Methods Qualitative 1-on-1 interviews were conducted with a purposive sample of patients in three sexual health clinics (SHCs) in England. PPI activities included development of a patient and public advisory group (PAG). Interview topics were presented for discussion at one PAG meeting. Members were unaware of qualitative interview results until after they gave their opinions. Findings from qualitative interviews were compared with PAG meeting notes to better understand results of the two approaches.

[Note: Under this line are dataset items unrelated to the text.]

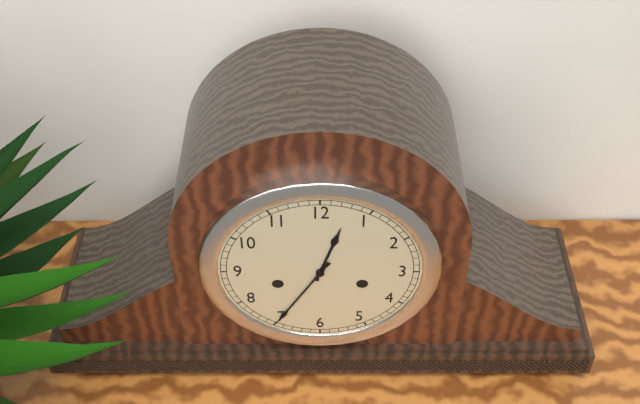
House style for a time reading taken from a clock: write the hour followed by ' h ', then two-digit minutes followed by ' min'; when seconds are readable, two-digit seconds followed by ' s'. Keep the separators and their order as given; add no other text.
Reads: 12 h 35 min
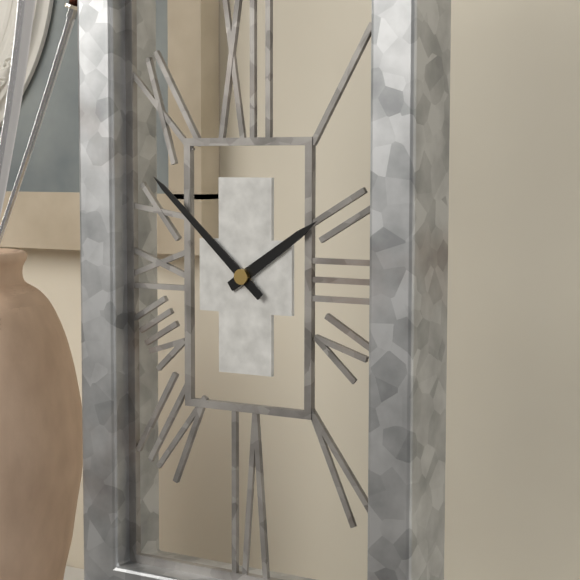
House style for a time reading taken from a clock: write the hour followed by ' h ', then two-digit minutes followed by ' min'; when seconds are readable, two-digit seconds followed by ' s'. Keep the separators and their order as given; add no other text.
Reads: 1 h 52 min
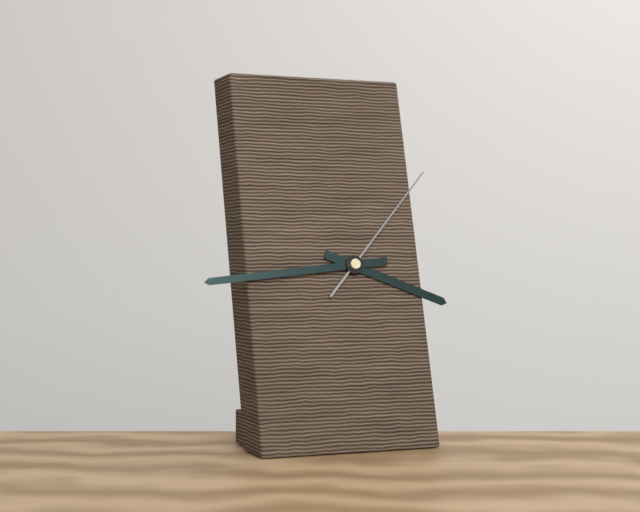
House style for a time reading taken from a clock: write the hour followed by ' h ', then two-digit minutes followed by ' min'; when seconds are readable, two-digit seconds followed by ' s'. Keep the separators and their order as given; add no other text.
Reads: 3 h 44 min 07 s
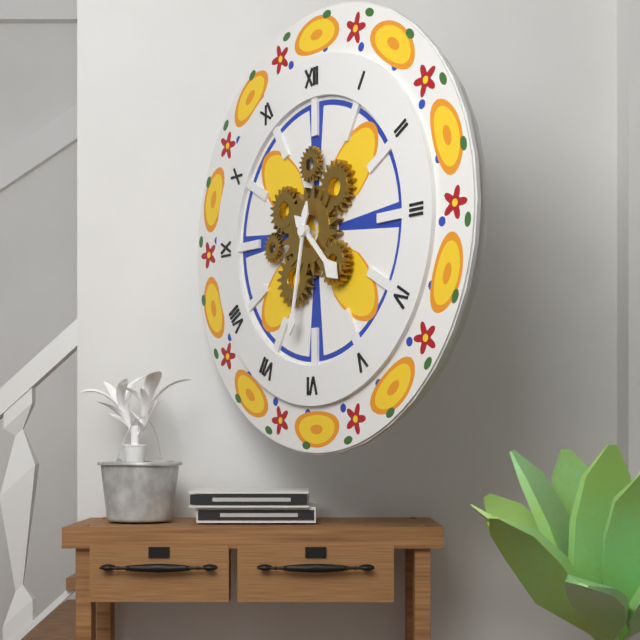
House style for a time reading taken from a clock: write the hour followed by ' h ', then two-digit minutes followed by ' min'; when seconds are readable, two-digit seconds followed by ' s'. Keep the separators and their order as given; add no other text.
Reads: 4 h 32 min
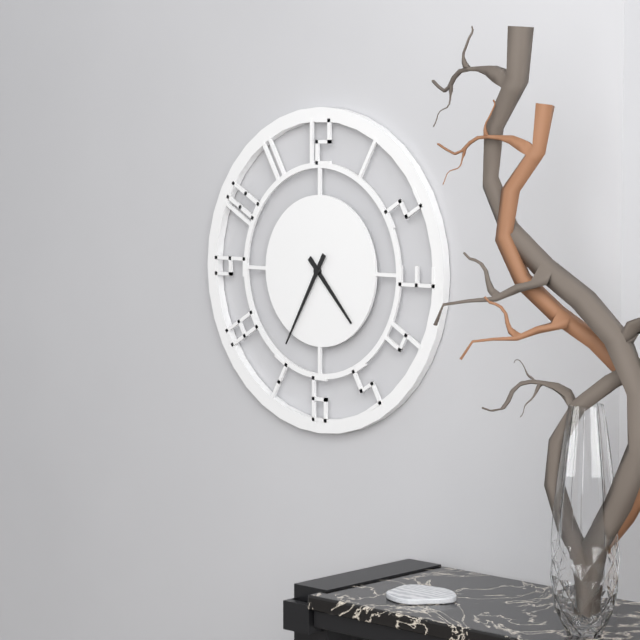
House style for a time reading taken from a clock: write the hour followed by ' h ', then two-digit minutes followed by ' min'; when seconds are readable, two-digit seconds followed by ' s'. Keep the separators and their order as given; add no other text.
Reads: 4 h 35 min
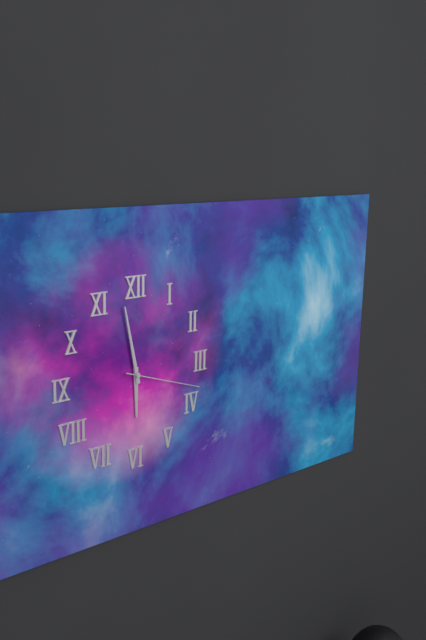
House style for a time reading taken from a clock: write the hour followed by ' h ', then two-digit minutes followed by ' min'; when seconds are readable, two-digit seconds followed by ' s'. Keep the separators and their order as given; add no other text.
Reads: 5 h 58 min 18 s
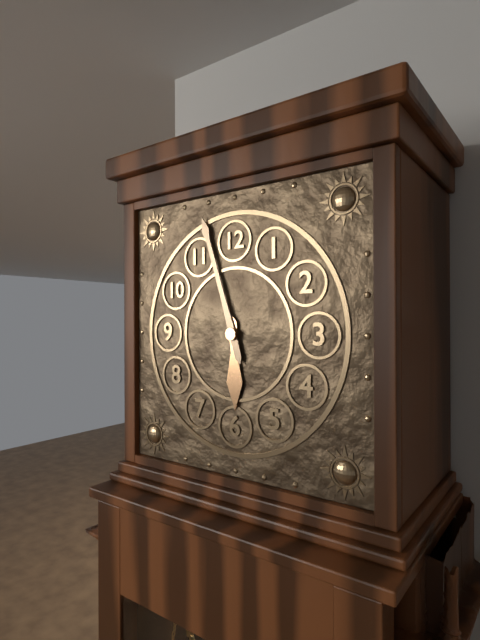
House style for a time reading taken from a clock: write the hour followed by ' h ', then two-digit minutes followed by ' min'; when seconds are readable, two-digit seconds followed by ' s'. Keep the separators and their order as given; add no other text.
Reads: 5 h 57 min
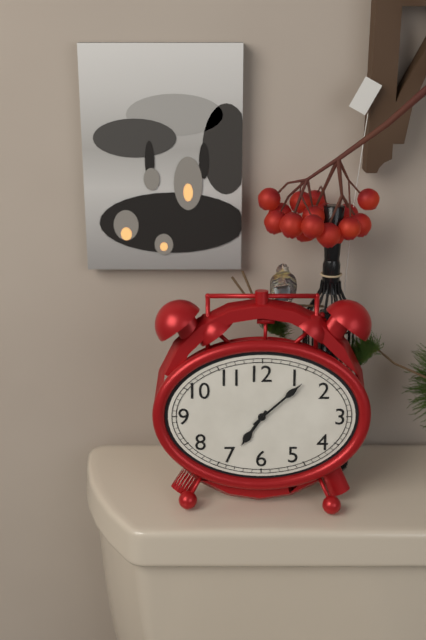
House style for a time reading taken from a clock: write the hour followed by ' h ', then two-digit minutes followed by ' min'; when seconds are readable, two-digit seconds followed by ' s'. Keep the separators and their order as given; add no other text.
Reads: 7 h 08 min
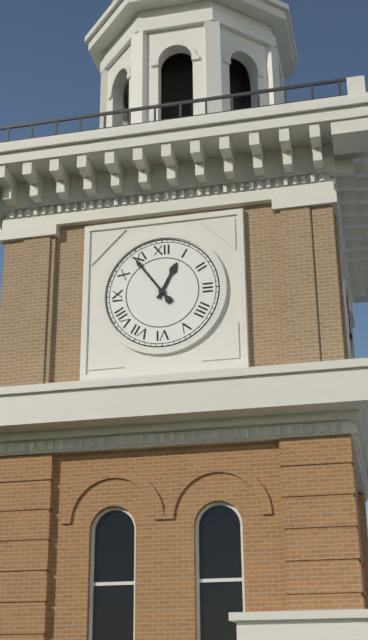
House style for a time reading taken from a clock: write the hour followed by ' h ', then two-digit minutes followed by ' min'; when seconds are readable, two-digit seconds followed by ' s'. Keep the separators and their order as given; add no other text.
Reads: 12 h 54 min
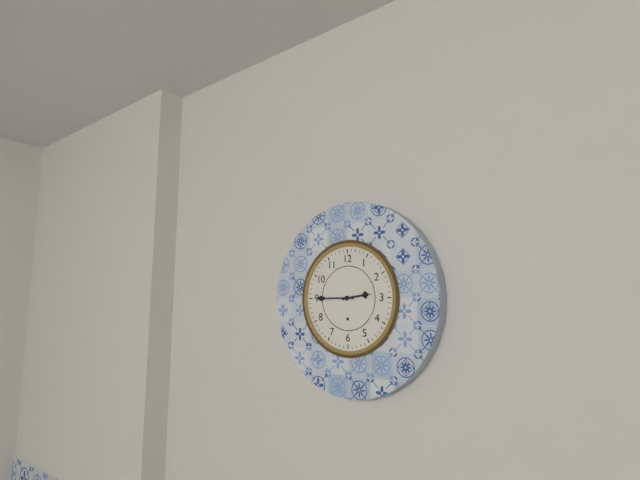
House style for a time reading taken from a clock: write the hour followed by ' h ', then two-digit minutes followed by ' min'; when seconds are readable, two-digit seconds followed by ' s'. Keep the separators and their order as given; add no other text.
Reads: 2 h 45 min
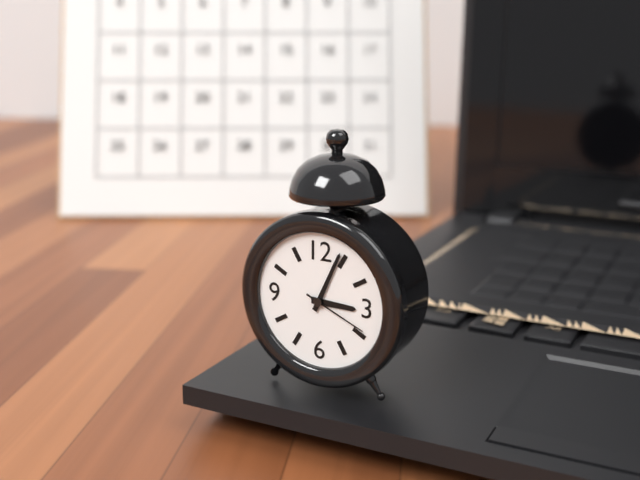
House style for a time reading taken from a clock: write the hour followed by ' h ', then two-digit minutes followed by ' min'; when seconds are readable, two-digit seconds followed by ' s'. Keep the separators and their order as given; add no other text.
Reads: 3 h 04 min 19 s
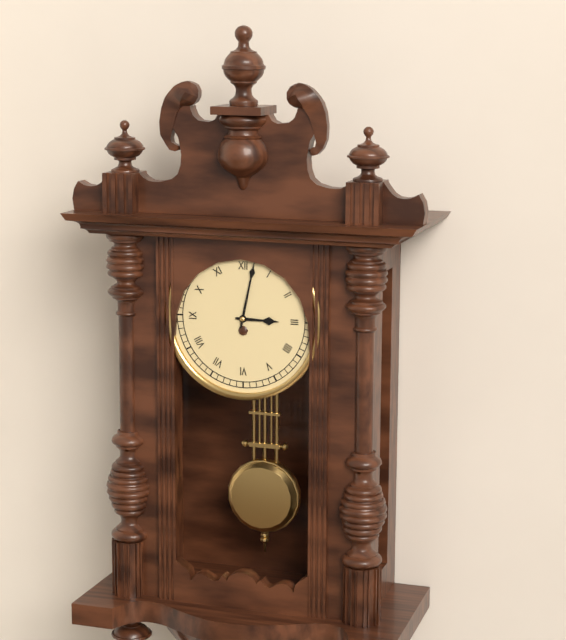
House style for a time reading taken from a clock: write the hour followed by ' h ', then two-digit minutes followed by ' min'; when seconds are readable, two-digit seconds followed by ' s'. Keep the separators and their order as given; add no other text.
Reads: 3 h 02 min
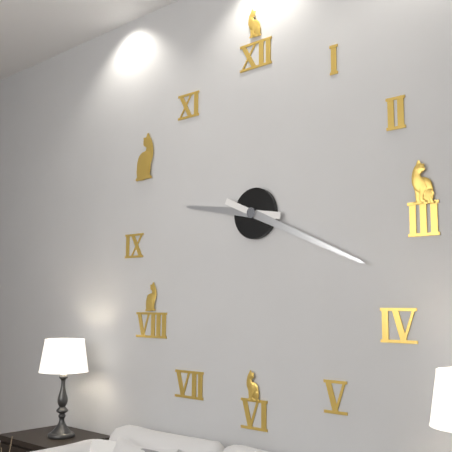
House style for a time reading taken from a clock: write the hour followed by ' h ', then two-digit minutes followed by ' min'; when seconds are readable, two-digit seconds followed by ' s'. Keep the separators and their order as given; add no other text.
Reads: 9 h 19 min
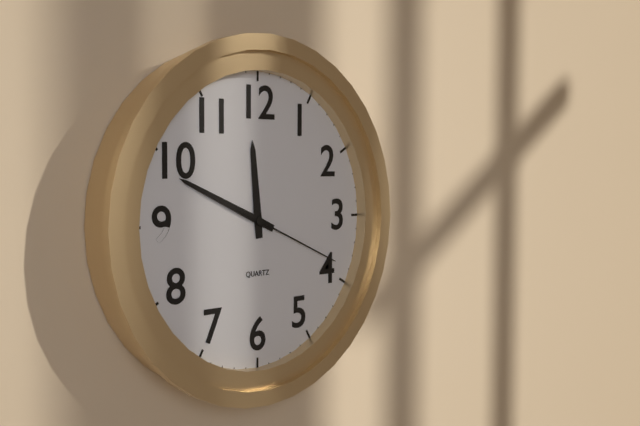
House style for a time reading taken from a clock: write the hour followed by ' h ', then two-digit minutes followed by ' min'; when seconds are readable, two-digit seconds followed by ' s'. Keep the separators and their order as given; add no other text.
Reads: 11 h 49 min 19 s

Results 31 patient interviews were conducted in SHCs: 11 women, 12 heterosexual men and 8 men who have sex with men. Most patients felt POCTs were preferable to standard care, and many suggested ways to implement the tests in new clinical pathways. Our PAG had 4 members of the public: 3 women and 1 man, all with previous experience in healthcare settings. PAG member opinions of the POCTs and importance of the AMR test mirrored key themes found in patient interviews, however, PAG members focused on the potential for advocacy that POCTs provide, and suggested publicising rapid turnaround of results to encourage testing in high-risk groups with low clinic attendance.

Conclusion We have demonstrated that PPI is possible for stigmatised, treatable short-term STIs, provides new insights into care and utility and allows for continued dialogue on implementing solutions to meet patient concerns. We suggest that where possible, qualitative research is used to iterate the diversity of patient opinions, and is complemented by PPI to build patient-centred solutions.